The RIGHT way to praise a kid.

When you are praising your kid’s school work, what do you say?

You will be tempted to tell them they’re “so smart,” or that they’re “really good at math.”  This is one of the worst things you can say.

“Smart” and “Talented” sound like fixed traits.  If your child internalizes these phrases they will think they are lucky to be smart, and “smart” will integrate itself into your child’s identity.  Being smart means learning easily.  And as long as the subjects continue to come easily the child will seem to have great self confidence.

But one day some subject won’t come easily.  One day the child who identifies himself as smart will struggle to understand something.  If being smart means learning easily, and this is hard, that must mean that everybody has been wrong and they’re not smart at all.  So to defend themselves they will avoid the challenge all together.

I did this.  I deliberately avoided doing homework, and did some minor grade sabotage.  At the time I thought it was about being lazy, but in hindsight I think this had something to do with it.  After all, if I didn’t put out any effort, then the poor grades didn’t reflect on my intelligence.  If I had tried, then my failure would’ve been devastating.

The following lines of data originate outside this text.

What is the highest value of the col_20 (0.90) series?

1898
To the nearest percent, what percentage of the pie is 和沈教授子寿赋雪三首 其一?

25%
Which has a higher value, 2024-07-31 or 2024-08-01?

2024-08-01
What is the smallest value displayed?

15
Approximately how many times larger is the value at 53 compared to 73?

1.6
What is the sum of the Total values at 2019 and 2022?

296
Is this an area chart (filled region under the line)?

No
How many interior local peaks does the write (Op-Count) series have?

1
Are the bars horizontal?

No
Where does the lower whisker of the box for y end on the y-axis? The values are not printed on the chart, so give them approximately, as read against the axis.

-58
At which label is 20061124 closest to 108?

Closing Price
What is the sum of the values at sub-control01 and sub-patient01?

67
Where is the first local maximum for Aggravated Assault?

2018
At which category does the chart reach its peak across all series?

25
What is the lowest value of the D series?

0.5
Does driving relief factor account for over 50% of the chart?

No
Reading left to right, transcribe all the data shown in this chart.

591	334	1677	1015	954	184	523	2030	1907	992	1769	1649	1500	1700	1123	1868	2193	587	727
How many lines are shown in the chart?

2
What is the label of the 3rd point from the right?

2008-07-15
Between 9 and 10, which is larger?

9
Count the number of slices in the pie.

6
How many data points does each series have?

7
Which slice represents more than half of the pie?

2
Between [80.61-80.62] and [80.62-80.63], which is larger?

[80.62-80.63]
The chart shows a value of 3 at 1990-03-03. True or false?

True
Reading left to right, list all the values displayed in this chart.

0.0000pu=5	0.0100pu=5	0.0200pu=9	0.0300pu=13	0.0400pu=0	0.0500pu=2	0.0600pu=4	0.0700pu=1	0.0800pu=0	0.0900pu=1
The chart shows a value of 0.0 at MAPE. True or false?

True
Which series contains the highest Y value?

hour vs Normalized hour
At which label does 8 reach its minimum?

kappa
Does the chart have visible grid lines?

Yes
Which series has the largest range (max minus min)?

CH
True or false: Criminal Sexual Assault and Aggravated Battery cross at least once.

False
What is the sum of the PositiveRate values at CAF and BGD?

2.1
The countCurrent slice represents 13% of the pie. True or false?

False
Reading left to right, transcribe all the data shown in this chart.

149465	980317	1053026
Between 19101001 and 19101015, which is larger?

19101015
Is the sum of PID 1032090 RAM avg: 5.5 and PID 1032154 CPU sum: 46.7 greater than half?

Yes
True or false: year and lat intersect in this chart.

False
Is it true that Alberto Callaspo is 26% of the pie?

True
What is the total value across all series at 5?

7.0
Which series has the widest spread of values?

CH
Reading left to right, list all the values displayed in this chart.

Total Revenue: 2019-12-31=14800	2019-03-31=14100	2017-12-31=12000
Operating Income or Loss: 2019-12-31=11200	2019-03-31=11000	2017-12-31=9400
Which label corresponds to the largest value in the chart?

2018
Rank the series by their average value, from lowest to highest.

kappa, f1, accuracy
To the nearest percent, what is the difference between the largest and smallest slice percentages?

The way around this trap is to praise the work instead of the child.  Teach the child that the brain is like a muscle, the more you work it the stronger it gets.  Teach your kid to love the challenges, because that’s where the growth is.  Praise tenacity.  Praise effort.  Relate the ultimate success to the practice that got them there.

And for the record this is not my own touchy-feely theory.  It’s been shown that there’s a correlation between a student’s view of intelligence as intrinsic or incremental and long term outcomes.  It’s also been shown by experiment that if you teach kids struggling in math that the brain is like a muscle, they outperform a control group.  It’s been shown that paying kids to make good grades is LESS effective than paying them turn in their homework

  • Teach your kids that their intelligence isn’t fixed, that all skill and knowledge is built incrementally.
  • Love your kids unconditionally.
  • Don’t focus on outcomes.  Instead focus on the process and the outcomes will happen naturally.
  • Don’t praise them for what they are.  Instead praise them for what they DO.

Hat tip to Josh Waitzkin and his book “The Art of Learning.”